BONUS: Backprop to the future

One of the main motivations during the desing for the kornia.augmentation API was to give to the user the flexibility to retrieve the applied transformation in order to achieve one of the main purposes of Kornia - the reverse engineering.

In this case we will show how easy one can combine Kornia and PyTorch components to undo the transformations and go back to the original data.

“Wait a minute, Doc. Are you telling me you built a time machine…out of a PyTorch?” - Marty McFLy

# lets start the Delorean engine
delorean: torch.Tensor = imread('delorean.png')

imshow(K.utils.tensor_to_image(delorean), 10, 10)

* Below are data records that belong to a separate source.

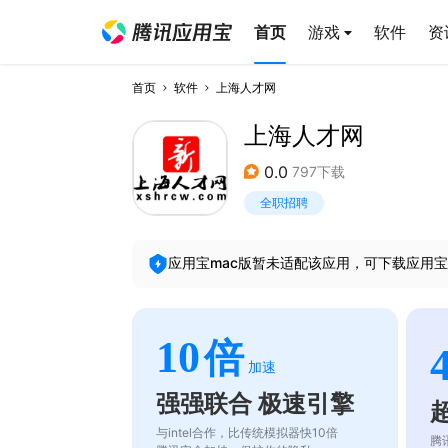
首页
游戏
软件
资
首页
软件
上海人才网
上海人才网
0.0
797下载
全职招聘
应用宝mac版暂未适配该应用，可下载应用宝
10
倍
加速
强强联合 极速引擎
与intel合作，比传统模拟器快10倍
腾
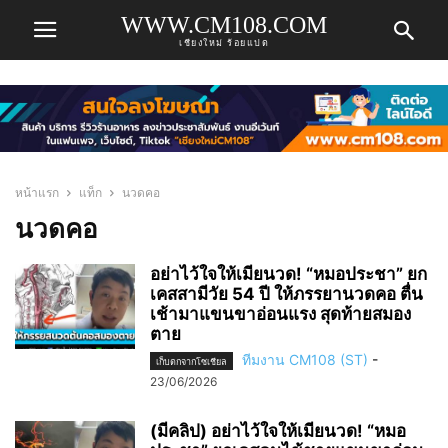
WWW.CM108.COM
เชียงใหม่ ร้อยแปด
หน้าแรก
แท็ก
นวดคอ
นวดคอ
อย่าไว้ใจให้เมียนวด! “หมอประชา” ยก
เคสสามีวัย 54 ปี ให้ภรรยานวดคอ ตื่น
เช้ามาแขนขาอ่อนแรง สุดท้ายสมอง
ตาย
ทีมงาน CM108 (ST)
-
เก็บตกจากโซเชียล
23/06/2026
(มีคลิป) อย่าไว้ใจให้เมียนวด! “หมอ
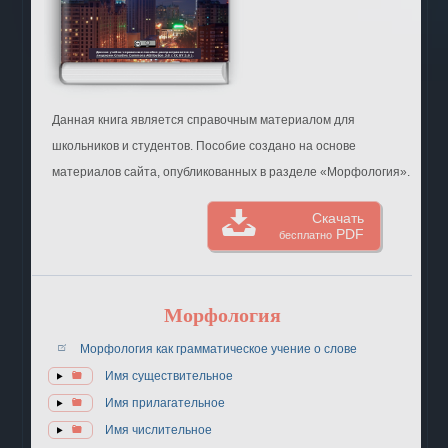
Данная книга является справочным материалом для
школьников и студентов. Пособие создано на основе
материалов сайта, опубликованных в разделе «Морфология».
Скачать
PDF
бесплатно
Морфология
Морфология как грамматическое учение о слове
Имя существительное
Имя прилагательное
Имя числительное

“If my calculations are correct, when this baby hits 88 miles per hour, you’re gonna see some serious shit.” - Doc. Brown

# turn on the time machine panel (TMP)

TMP = K.augmentation.RandomHorizontalFlip(p=1., return_transform = True)

delorean_past, time_coords_past = TMP(delorean) # go !

imshow(K.utils.tensor_to_image(delorean_past), 10, 10)

Let’s go back to the future !

“Marty! You’ve gotta come back with me!” - Doc. Brown

# lets go back to the past

time_coords_future: torch.Tensor = torch.inverse(time_coords_past)

H, W = delorean_past.shape[-2:]
delorean_future = K.geometry.warp_perspective(
    delorean_past, time_coords_future, (H, W))

imshow(K.utils.tensor_to_image(delorean_future), 10, 10)
/home/docs/checkouts/ UserWarning: torch.meshgrid: in an upcoming release, it will be required to pass the indexing argument. (Triggered internally at  ../aten/src/ATen/native/TensorShape.cpp:2157.)
  return _VF.meshgrid(tensors, **kwargs)  # type: ignore[attr-defined]